Across the garden I noticed a cluster of women with big hair and beautiful kebaya in conversation; they kept turning their heads to look in my direction. I felt incredibly thirsty. Not conscious of doing so, I had gulped down the entire contents of my glass of iced lychee. A few seconds later, Tante Sur with the red kebaya suddenly appeared and was standing beside Nara and taking his hand.
“Naraaaa,” she said in a cooing tone. “Come with me, will you?” She then gave me a big smile. “I just need to borrow him for a second.”

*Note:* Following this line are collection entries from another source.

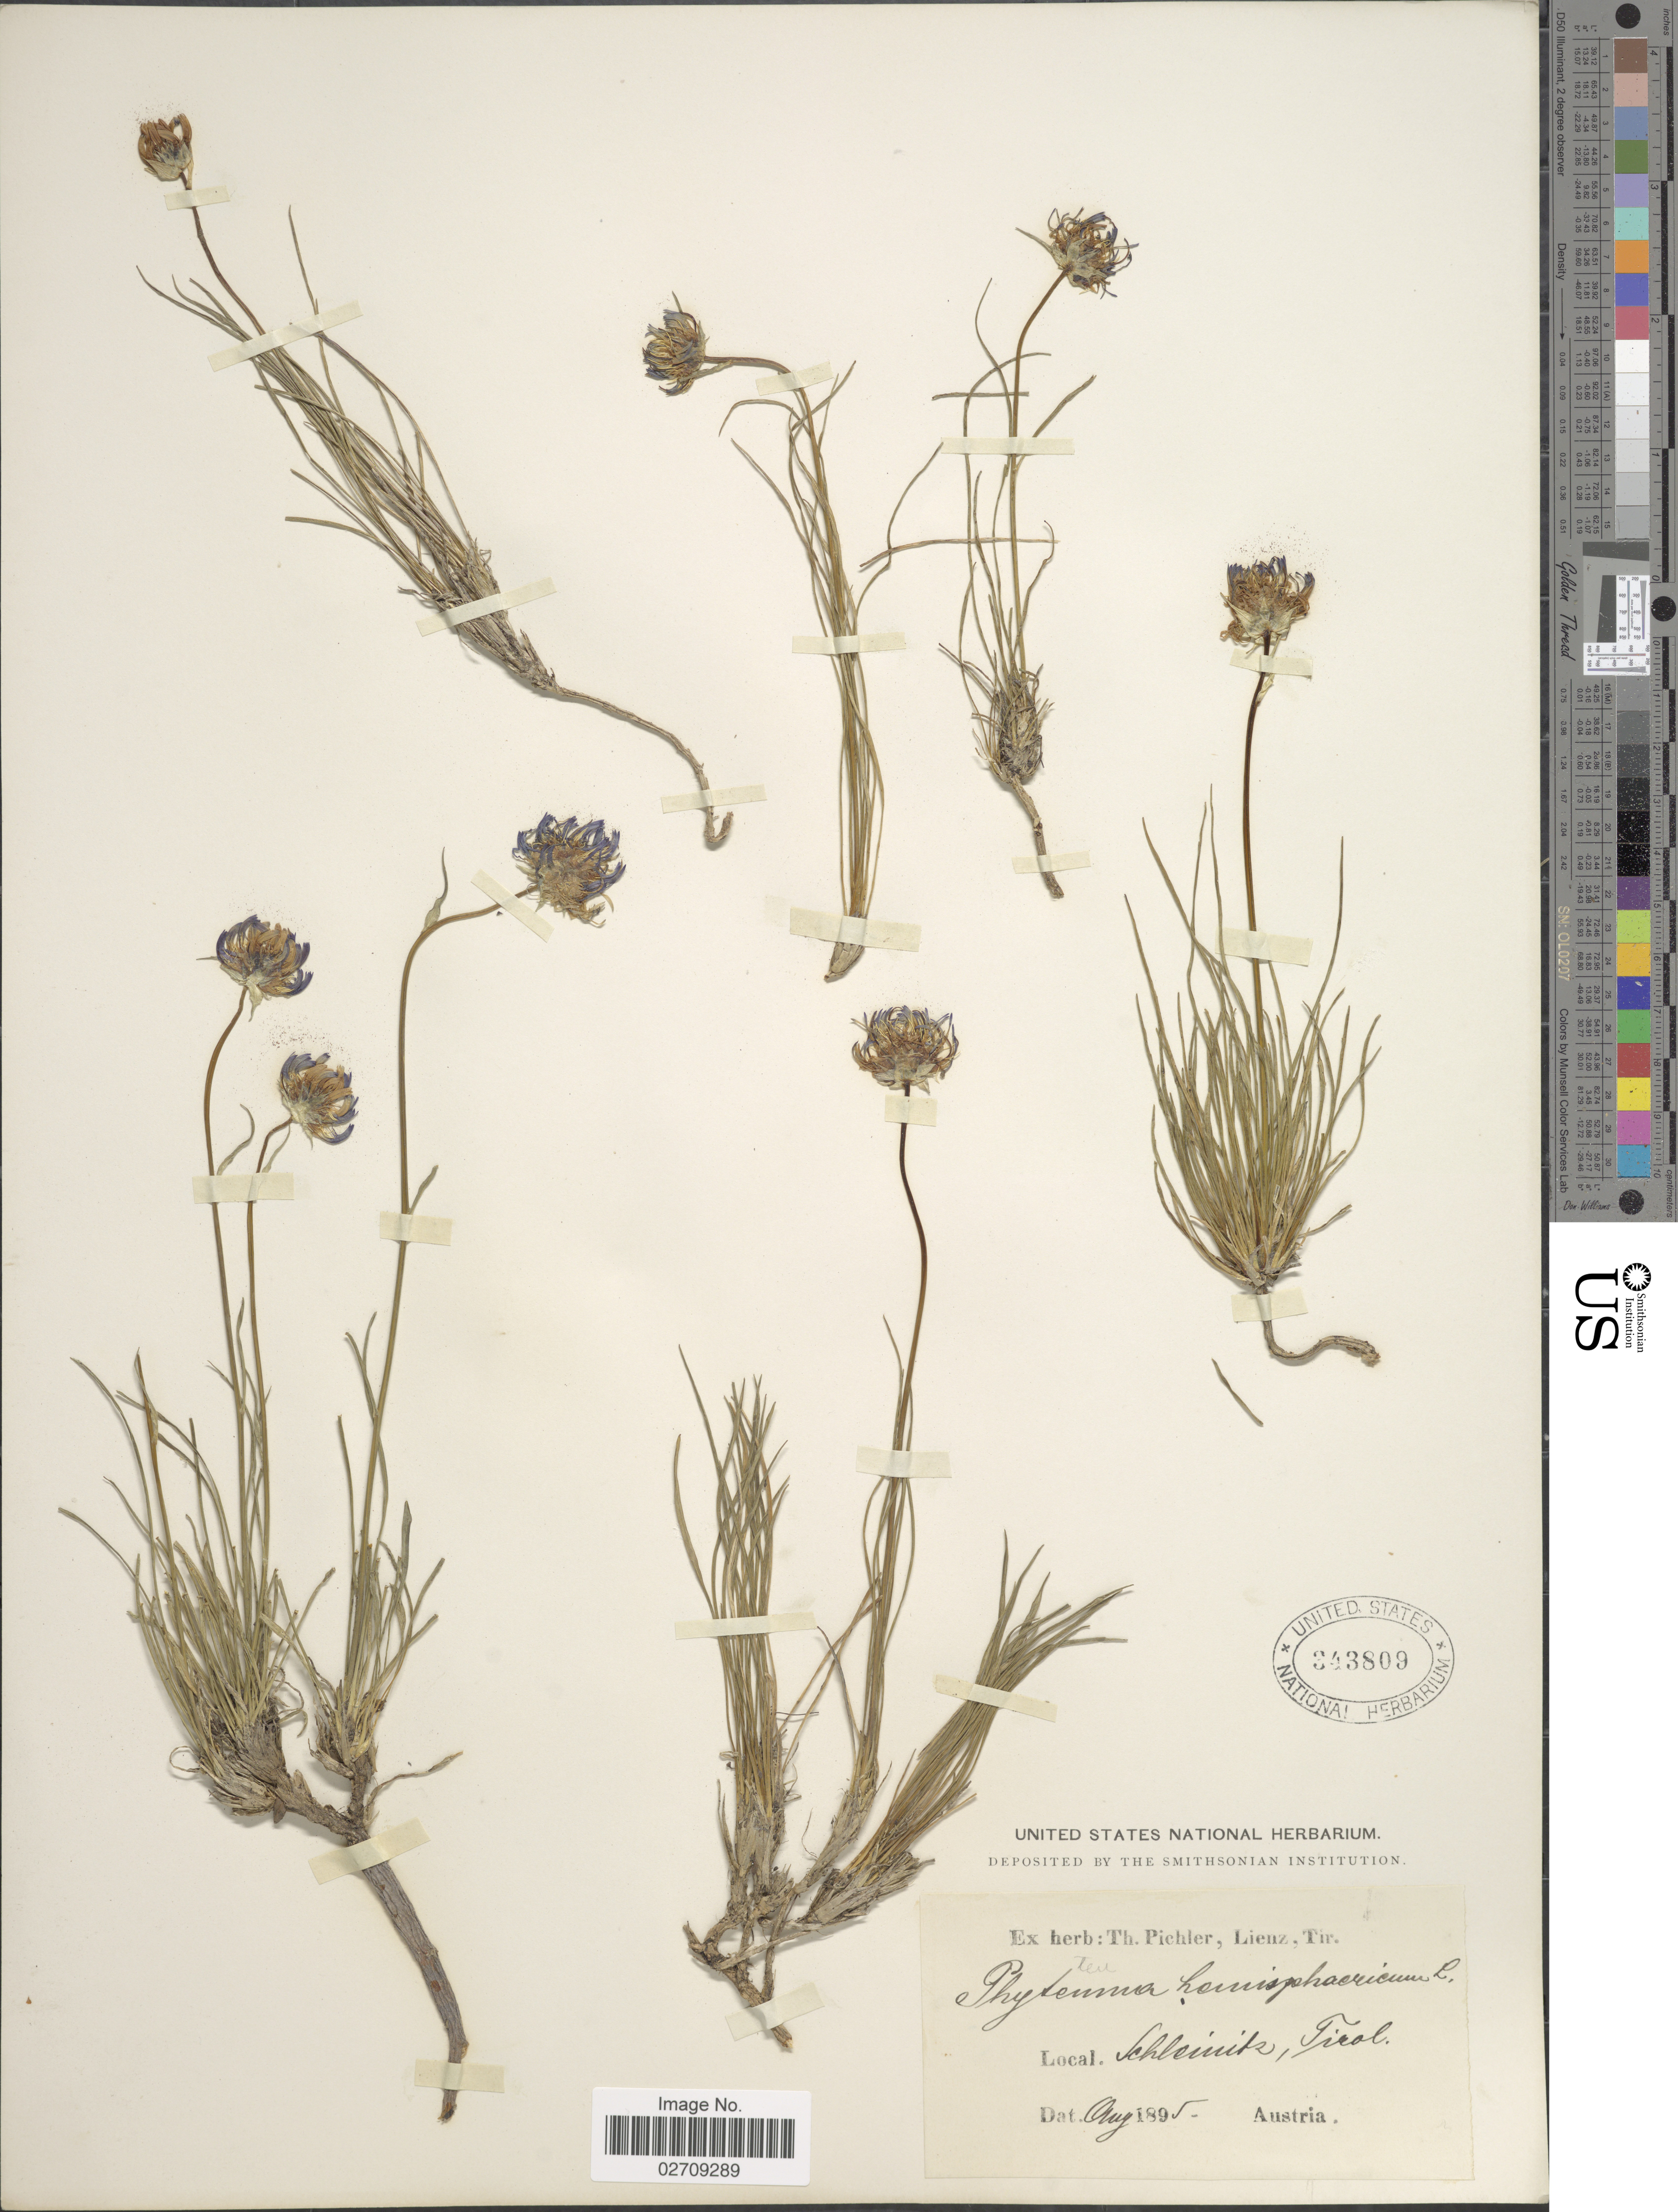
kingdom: Plantae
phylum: Tracheophyta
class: Magnoliopsida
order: Asterales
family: Campanulaceae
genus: Phyteuma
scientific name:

Ostensibly, Tante Sur wanted to talk to Nara about something in secret, but she only pulled him a couple meters from our circle and then spoke to him in a voice loud enough for the rest of us to hear.
“Where is your mother, Nara? Why didn’t she come tonight?” Tante Sur pretended to whisper.
“She’s with my father in Brussels, on business.”
“Is that your girlfriend, Nara?”
“Yes, Tante, she is.”
“Oh, not Sophie anymore?”
“Sophie…?”
I snuck a glance at Tante Sur. Her head was thrust towards Nara as if about to discuss a bank heist. “I was just talking to Om Marto, and he said your girlfriend is Dimas Suryo’s daughter.”
“That’s right, Tante.”
Restraining myself from turning to look at Nara and Tante Sur, I pretended to study the name cards Hans and Raditya had just given to me. Out of the corner of my eye, I saw Tante Sur do a double take.
“But, Nara,” she said in the voice of a mother chastising her five-year-old son, “Om Marto mentioned the government’s continued stress on the need for ‘political hygiene.’”
Nara burst into laughter. I knew he was laughing at the euphemism the woman had used. The original Indonesian term, bersih lingkungan , could also be translated as “environmentally clean.” The sound of his laughter was one of disgust.
“Excuse me, Tante Sur, but I really don’t think that Om Marto or any of the other diplomats are going to be admonished because Lintang came to a kebaya fashion show held to commemorate Kartini Day. Enough said, Tante.”
A few seconds later Nara was again at my side. He took the glass from my hand and put it on a side table, then took my arm and said that it was time to go home. I could see a look of anger on his face.
In the taxi on the way to my mother’s apartment, where I was going to stay that night, Nara said almost nothing at all. When we arrived at my mother’s apartment building and got out of the vehicle, we stopped and stood together on the sidewalk outside.
“Nara?”
He looked at me.
“That talk about ‘ bersih lingkungan ’ and the need for political hygiene, is that some kind of rule set down in writing?”
Nara took a deep breath and shook his head. “I have no idea. What I do know is that it’s the most discriminative regulation on earth.”
Obviously, Nara was overstating the case. There were other regulations that were much more discriminatory — apartheid, for one — but Nara was angry, and his anger was natural, because someone had insulted his girlfriend.